[WORK INSTRUCTIONS]: Look through the data that follows and say how many of its lines contain "commande", giving the number only.

[INFORMATION]:
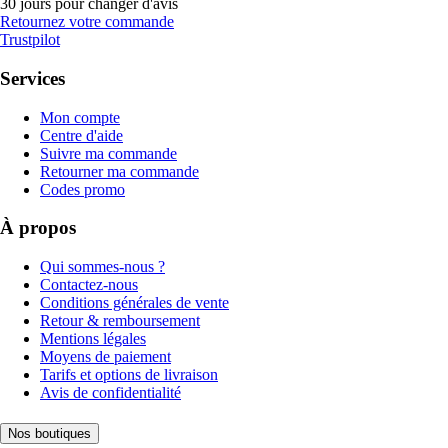
30 jours pour changer d'avis
Retournez votre commande
Trustpilot
Services
Mon compte
Centre d'aide
Suivre ma commande
Retourner ma commande
Codes promo
À propos
Qui sommes-nous ?
Contactez-nous
Conditions générales de vente
Retour & remboursement
Mentions légales
Moyens de paiement
Tarifs et options de livraison
Avis de confidentialité
Nos boutiques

[OUTPUT FOR THIS TASK]: 3